Enclosure, Cross (Coonagh By.), Co. Limerick
Co. Limerick |
Enclosures
There are places on the archaeological record that exist, for practical purposes, as a question mark in a field.
This enclosure in the townland of Cross, within the barony of Coonagh in County Limerick, is one of them. It has never appeared on Ordnance Survey historic mapping, cannot be made out on satellite imagery taken in 2011, 2012, 2013, or 2018, and the cropmark evidence that first brought it to attention has since been judged unconvincing. And yet it sits in the record, noted and numbered, waiting for a clearer answer.
The site was first identified during the Bruff aerial photographic survey in 1986, when a flyover produced an image, catalogued as Bruff 107 (AP4/3676), appearing to show a large, roughly sub-circular area enclosed by a fosse, that is, a defensive or boundary ditch, with the Reask River intersecting it at its northern edge. The Reask River is not incidental here; it marks the townland boundary between Cross and Brackyle, which places this putative enclosure right at the edge of one territorial unit and the beginning of another, a location that, in other contexts, would be entirely consistent with early medieval enclosures used for settlement or ritual purposes. The surrounding landscape adds some weight to the mystery: a cluster of five ring-barrows, the low circular earthen mounds typically associated with Bronze Age burial, lies roughly 70 metres to the southwest, and a further cluster of barrows along with additional earthworks sits around 150 metres to the southeast. Whether or not the enclosure itself proves to be real, it sits amid genuine and documented archaeology.

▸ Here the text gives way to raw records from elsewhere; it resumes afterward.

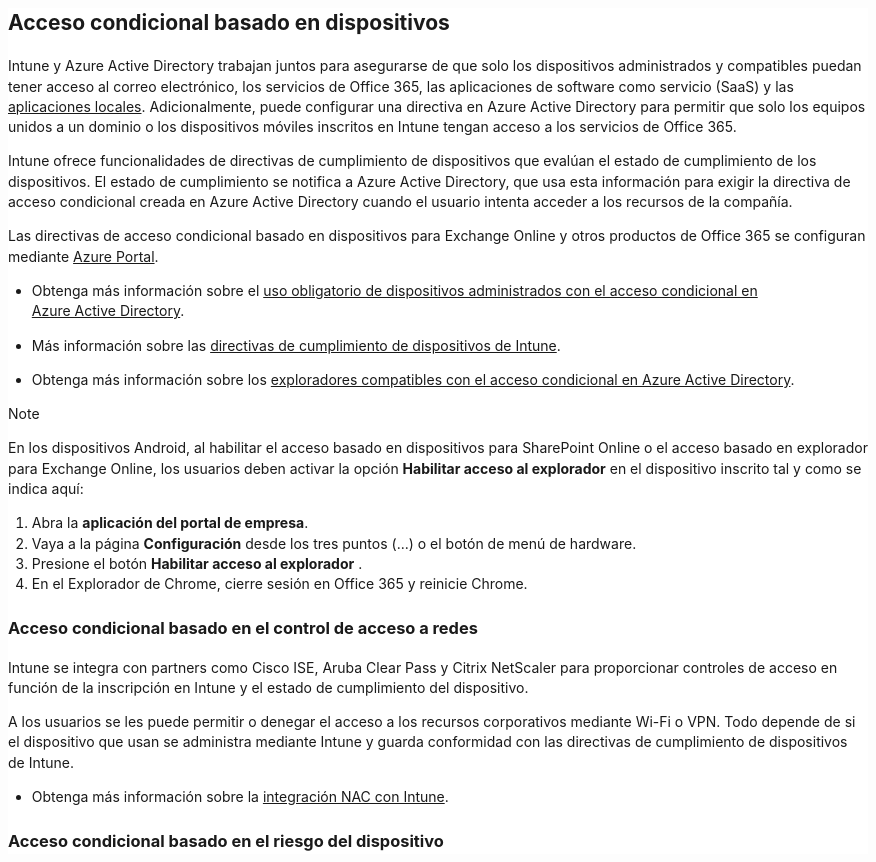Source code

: ## <a name="device-based-conditional-access"></a>Acceso condicional basado en dispositivos

Intune y Azure Active Directory trabajan juntos para asegurarse de que solo los dispositivos administrados y compatibles puedan tener acceso al correo electrónico, los servicios de Office 365, las aplicaciones de software como servicio (SaaS) y las [aplicaciones locales](https://docs.microsoft.com/azure/active-directory/active-directory-application-proxy-get-started). Adicionalmente, puede configurar una directiva en Azure Active Directory para permitir que solo los equipos unidos a un dominio o los dispositivos móviles inscritos en Intune tengan acceso a los servicios de Office 365.

Intune ofrece funcionalidades de directivas de cumplimiento de dispositivos que evalúan el estado de cumplimiento de los dispositivos. El estado de cumplimiento se notifica a Azure Active Directory, que usa esta información para exigir la directiva de acceso condicional creada en Azure Active Directory cuando el usuario intenta acceder a los recursos de la compañía.

Las directivas de acceso condicional basado en dispositivos para Exchange Online y otros productos de Office 365 se configuran mediante [Azure Portal](https://docs.microsoft.com/intune-azure/introduction/what-is-microsoft-intune).  

- Obtenga más información sobre el [uso obligatorio de dispositivos administrados con el acceso condicional en Azure Active Directory](https://docs.microsoft.com/azure/active-directory/conditional-access/require-managed-devices).

- Más información sobre las [directivas de cumplimiento de dispositivos de Intune](device-compliance-get-started.md).

- Obtenga más información sobre los [exploradores compatibles con el acceso condicional en Azure Active Directory](https://docs.microsoft.com/azure/active-directory/conditional-access/technical-reference#supported-browsers).

> [!NOTE]
> En los dispositivos Android, al habilitar el acceso basado en dispositivos para SharePoint Online o el acceso basado en explorador para Exchange Online, los usuarios deben activar la opción **Habilitar acceso al explorador** en el dispositivo inscrito tal y como se indica aquí:
> 1. Abra la **aplicación del portal de empresa**.
> 2. Vaya a la página **Configuración** desde los tres puntos (...) o el botón de menú de hardware.
> 3. Presione el botón **Habilitar acceso al explorador** . 
> 4. En el Explorador de Chrome, cierre sesión en Office 365 y reinicie Chrome.

### <a name="conditional-access-based-on-network-access-control"></a>Acceso condicional basado en el control de acceso a redes

Intune se integra con partners como Cisco ISE, Aruba Clear Pass y Citrix NetScaler para proporcionar controles de acceso en función de la inscripción en Intune y el estado de cumplimiento del dispositivo.

A los usuarios se les puede permitir o denegar el acceso a los recursos corporativos mediante Wi-Fi o VPN. Todo depende de si el dispositivo que usan se administra mediante Intune y guarda conformidad con las directivas de cumplimiento de dispositivos de Intune.

- Obtenga más información sobre la [integración NAC con Intune](network-access-control-integrate.md).

### <a name="conditional-access-based-on-device-risk"></a>Acceso condicional basado en el riesgo del dispositivo
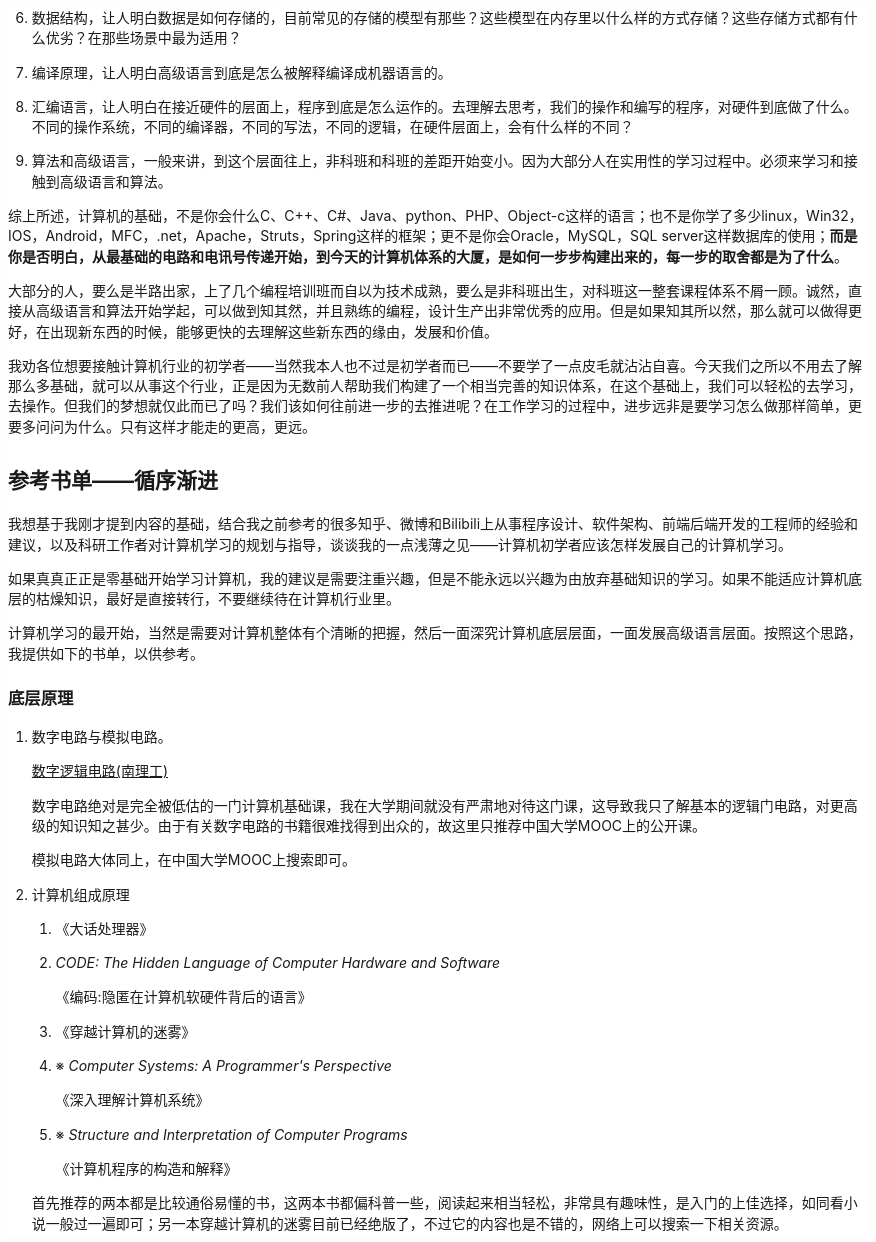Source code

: 6. 数据结构，让人明白数据是如何存储的，目前常见的存储的模型有那些？这些模型在内存里以什么样的方式存储？这些存储方式都有什么优劣？在那些场景中最为适用？

7. 编译原理，让人明白高级语言到底是怎么被解释编译成机器语言的。

8. 汇编语言，让人明白在接近硬件的层面上，程序到底是怎么运作的。去理解去思考，我们的操作和编写的程序，对硬件到底做了什么。不同的操作系统，不同的编译器，不同的写法，不同的逻辑，在硬件层面上，会有什么样的不同？

9. 算法和高级语言，一般来讲，到这个层面往上，非科班和科班的差距开始变小。因为大部分人在实用性的学习过程中。必须来学习和接触到高级语言和算法。

综上所述，计算机的基础，不是你会什么C、C++、C#、Java、python、PHP、Object-c这样的语言；也不是你学了多少linux，Win32，IOS，Android，MFC，.net，Apache，Struts，Spring这样的框架；更不是你会Oracle，MySQL，SQL server这样数据库的使用；**而是你是否明白，从最基础的电路和电讯号传递开始，到今天的计算机体系的大厦，是如何一步步构建出来的，每一步的取舍都是为了什么**。

大部分的人，要么是半路出家，上了几个编程培训班而自以为技术成熟，要么是非科班出生，对科班这一整套课程体系不屑一顾。诚然，直接从高级语言和算法开始学起，可以做到知其然，并且熟练的编程，设计生产出非常优秀的应用。但是如果知其所以然，那么就可以做得更好，在出现新东西的时候，能够更快的去理解这些新东西的缘由，发展和价值。

我劝各位想要接触计算机行业的初学者——当然我本人也不过是初学者而已——不要学了一点皮毛就沾沾自喜。今天我们之所以不用去了解那么多基础，就可以从事这个行业，正是因为无数前人帮助我们构建了一个相当完善的知识体系，在这个基础上，我们可以轻松的去学习，去操作。但我们的梦想就仅此而已了吗？我们该如何往前进一步的去推进呢？在工作学习的过程中，进步远非是要学习怎么做那样简单，更要多问问为什么。只有这样才能走的更高，更远。

## 参考书单——循序渐进

我想基于我刚才提到内容的基础，结合我之前参考的很多知乎、微博和Bilibili上从事程序设计、软件架构、前端后端开发的工程师的经验和建议，以及科研工作者对计算机学习的规划与指导，谈谈我的一点浅薄之见——计算机初学者应该怎样发展自己的计算机学习。

如果真真正正是零基础开始学习计算机，我的建议是需要注重兴趣，但是不能永远以兴趣为由放弃基础知识的学习。如果不能适应计算机底层的枯燥知识，最好是直接转行，不要继续待在计算机行业里。

计算机学习的最开始，当然是需要对计算机整体有个清晰的把握，然后一面深究计算机底层层面，一面发展高级语言层面。按照这个思路，我提供如下的书单，以供参考。

### 底层原理

1. 数字电路与模拟电路。

   [数字逻辑电路(南理工)](http://www.icourse163.org/course/NJUST-1001753091)

   数字电路绝对是完全被低估的一门计算机基础课，我在大学期间就没有严肃地对待这门课，这导致我只了解基本的逻辑门电路，对更高级的知识知之甚少。由于有关数字电路的书籍很难找得到出众的，故这里只推荐中国大学MOOC上的公开课。

   模拟电路大体同上，在中国大学MOOC上搜索即可。

2. 计算机组成原理

   1. 《大话处理器》

   2.  *CODE: The Hidden Language of Computer Hardware and Software* 
       
       《编码:隐匿在计算机软硬件背后的语言》

   3. 《穿越计算机的迷雾》

   4. ※ *Computer Systems: A Programmer's Perspective* 

      《深入理解计算机系统》

   5. ※ *Structure and Interpretation of Computer Programs*

      《计算机程序的构造和解释》

   首先推荐的两本都是比较通俗易懂的书，这两本书都偏科普一些，阅读起来相当轻松，非常具有趣味性，是入门的上佳选择，如同看小说一般过一遍即可；另一本穿越计算机的迷雾目前已经绝版了，不过它的内容也是不错的，网络上可以搜索一下相关资源。
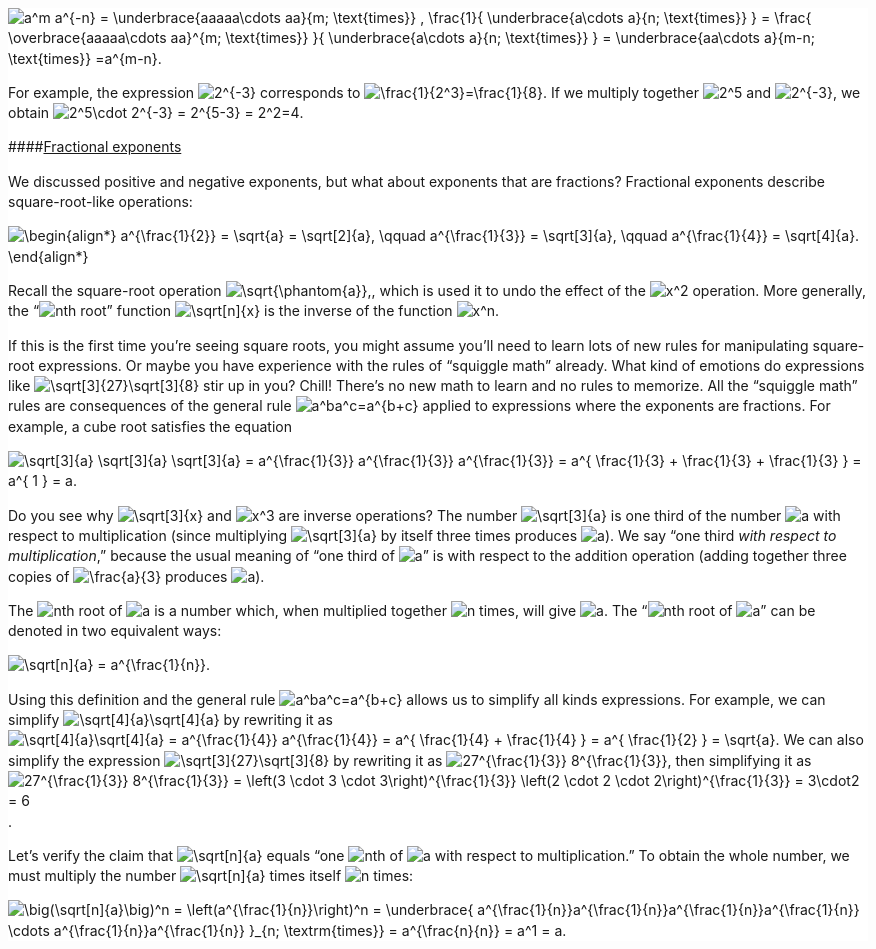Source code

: ![a^m a^{-n}       =      \underbrace{aaaaa\cdots aa}_{m\; \text{times}}      \,      \frac{1}{       \underbrace{a\cdots a}_{n\; \text{times}}      }      =      \frac{       \overbrace{aaaaa\cdots aa}^{m\; \text{times}}      }{       \underbrace{a\cdots a}_{n\; \text{times}}      }      =      \underbrace{aa\cdots a}_{m-n\; \text{times}}      =a^{m-n}.](00531.jpeg)

For example, the expression ![2^{-3}](00532.jpeg) corresponds to ![\frac{1}{2^3}=\frac{1}{8}](00533.jpeg). If we multiply together ![2^5](00534.jpeg) and ![2^{-3}](00532.jpeg), we obtain ![2^5\cdot 2^{-3} = 2^{5-3} = 2^2=4](00535.jpeg).

####[Fractional exponents](part0003_split_001.md)

We discussed positive and negative exponents, but what about exponents that are fractions? Fractional exponents describe square-root-like operations:

![\begin{align*}       a^{\frac{1}{2}} = \sqrt{a} = \sqrt[2]{a},        \qquad          a^{\frac{1}{3}} = \sqrt[3]{a},        \qquad       a^{\frac{1}{4}} = \sqrt[4]{a}.    \end{align*}](00536.jpeg)

Recall the square-root operation ![\sqrt{\phantom{a}}\,](00537.jpeg), which is used it to undo the effect of the ![x^2](00026.jpeg) operation. More generally, the “![n](00054.jpeg)th root” function ![\sqrt[n]{x}](00538.jpeg) is the inverse of the function ![x^n](00539.jpeg).

If this is the first time you’re seeing square roots, you might assume you’ll need to learn lots of new rules for manipulating square-root expressions. Or maybe you have experience with the rules of “squiggle math” already. What kind of emotions do expressions like ![\sqrt[3]{27}\sqrt[3]{8}](00540.jpeg) stir up in you? Chill! There’s no new math to learn and no rules to memorize. All the “squiggle math” rules are consequences of the general rule ![a^ba^c=a^{b+c}](00541.jpeg) applied to expressions where the exponents are fractions. For example, a cube root satisfies the equation

![\sqrt[3]{a}       \sqrt[3]{a}       \sqrt[3]{a}       =       a^{\frac{1}{3}}       a^{\frac{1}{3}}       a^{\frac{1}{3}}       =       a^{ \frac{1}{3} + \frac{1}{3} + \frac{1}{3} }       =       a^{ 1 }            =       a.](00542.jpeg)

Do you see why ![\sqrt[3]{x}](00523.jpeg) and ![x^3](00521.jpeg) are inverse operations? The number ![\sqrt[3]{a}](00543.jpeg) is one third of the number ![a](00014.jpeg) with respect to multiplication (since multiplying ![\sqrt[3]{a}](00543.jpeg) by itself three times produces ![a](00014.jpeg)). We say “one third _with respect to multiplication_,” because the usual meaning of “one third of ![a](00014.jpeg)” is with respect to the addition operation (adding together three copies of ![\frac{a}{3}](00544.jpeg) produces ![a](00014.jpeg)).

The ![n](00054.jpeg)th root of ![a](00014.jpeg) is a number which, when multiplied together ![n](00054.jpeg) times, will give ![a](00014.jpeg). The “![n](00054.jpeg)th root of ![a](00014.jpeg)” can be denoted in two equivalent ways:

![\sqrt[n]{a} = a^{\frac{1}{n}}.](00545.jpeg)

Using this definition and the general rule ![a^ba^c=a^{b+c}](00541.jpeg) allows us to simplify all kinds expressions. For example, we can simplify ![\sqrt[4]{a}\sqrt[4]{a}](00546.jpeg) by rewriting it as ![\sqrt[4]{a}\sqrt[4]{a}     = a^{\frac{1}{4}} a^{\frac{1}{4}}     = a^{ \frac{1}{4} + \frac{1}{4} }     =  a^{ \frac{1}{2} }     = \sqrt{a}](00547.jpeg). We can also simplify the expression ![\sqrt[3]{27}\sqrt[3]{8}](00540.jpeg) by rewriting it as ![27^{\frac{1}{3}} 8^{\frac{1}{3}}](00548.jpeg), then simplifying it as ![27^{\frac{1}{3}} 8^{\frac{1}{3}}     =     \left(3 \cdot 3 \cdot 3\right)^{\frac{1}{3}}  \left(2 \cdot 2 \cdot 2\right)^{\frac{1}{3}}     =     3\cdot2     =     6](00549.jpeg).

Let’s verify the claim that ![\sqrt[n]{a}](00550.jpeg) equals “one ![n](00054.jpeg)th of ![a](00014.jpeg) with respect to multiplication.” To obtain the whole number, we must multiply the number ![\sqrt[n]{a}](00550.jpeg) times itself ![n](00054.jpeg) times:

![\big(\sqrt[n]{a}\big)^n     =     \left(a^{\frac{1}{n}}\right)^n      =     \underbrace{      a^{\frac{1}{n}}a^{\frac{1}{n}}a^{\frac{1}{n}}a^{\frac{1}{n}} \cdots a^{\frac{1}{n}}a^{\frac{1}{n}}     }_{n\; \textrm{times}}       = a^{\frac{n}{n}}      = a^1 = a.](00551.jpeg)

For anyone inclined to visit, the site lies in pasture immediately south of the Reask River, roughly 218 metres northeast of the townland boundary with Knockballyfookeen. As the monument does not register on recent satellite imagery and shows no surface features visible to the naked eye, there is very little to observe on the ground. Access to any surrounding farmland would require the landowner's permission. The real interest here is less in what can be seen and more in what the 1986 aerial photograph seemed, briefly, to suggest: that somewhere beneath this unremarkable stretch of Limerick pasture, a large enclosed space once held something worth surrounding with a ditch.